SOURCE DOCUMENT section start

[ 
https://issues.apache.org/jira/browse/DERBY-5447?page=com.atlassian.jira.plugin.system.issuetabpanels:all-tabpanel
 ]

Kristian Waagan updated DERBY-5447:
-----------------------------------

    Issue & fix info:   (was: Patch Available)
       Fix Version/s: 10.9.0.0

Committed patch 2a to trunk with revision 1180790. Doing a final run on 10.8 
before backporting.
Patch 2a ran AutomaticIndexStatisticsTest nearly 1700 times without errors.

Dag, thanks for looking at the patch.
My concern with patch 1a is that it places a burden on the caller of 
releaseExclusive: the caller must ensure that the monitor on 'this' isn't 
already acquired. This can easily be broken, for instance by making 
BasePage.unlatch synchronized, or adding a new synchronized method calling 
releaseExclusive. This may have already been broken, as it's hard to verify. 
Since BasePage is a very mature piece of code, this would probably not be a 
problem in practice. On the other hand, I'm sure there are better ways to 
address the root cause. 

Now that this issue is fixed, I don't know how to provoke the problem. I think 
it must involve two threads using the Observable API, and an 
Observer.update-method that acquires the monitor of both the object being 
observed and the observer and calls back into the object being observed (i.e. 
typically removeObserver). If my IDE isn't fooling me, there are five other 
update-methods. A quick check didn't reveal the synchronization issue in those 
five implementations.
                
> Deadlock in AutomaticIndexStatisticsTest.testShutdownWhileScanningThenDelete 
> (BasePage.releaseExclusive and Observable.deleteObserver 
> (BaseContainerHandle))
> ------------------------------------------------------------------------------------------------------------------------------------------------------------
>
>                 Key: DERBY-5447
>                 URL: https://issues.apache.org/jira/browse/DERBY-5447
>             Project: Derby
>          Issue Type: Bug
>          Components: Services
>    Affects Versions: 10.9.0.0
>            Reporter: Kristian Waagan
>            Assignee: Kristian Waagan
>            Priority: Critical
>             Fix For: 10.9.0.0
>
>         Attachments: derby-5447-1a-obtain_monitors_in_order.diff, 
> derby-5447-2a-change_istat_shutdown.diff
>
>
> Java deadlock involving BasePage.releaseExclusive and 
> Observable.deleteObserver, the observable being a BaseContainerHandle 
> instance, seen when running  
> AutomaticIndexStatisticsTest.testShutdownWhileScanningThenDelete.

SOURCE DOCUMENT section end
DATA SEGMENT section start

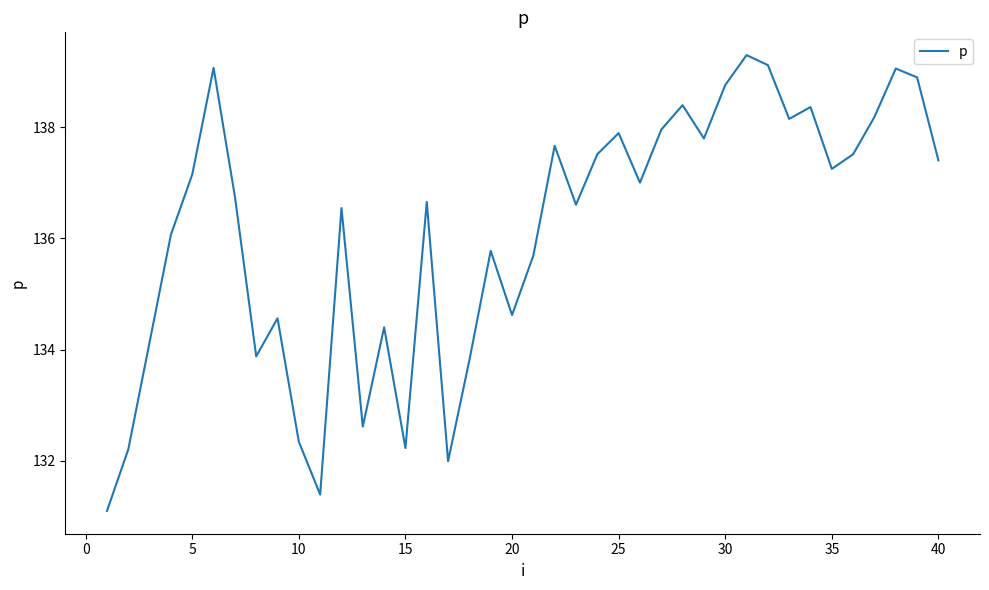

What is the smallest value displayed?

131.1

DATA SEGMENT section end

» JOB ITEM: In the Derby issue update, how many times did patch 2a run AutomaticIndexStatisticsTest without errors?

» TASK SOLUTION: Nearly 1700 times.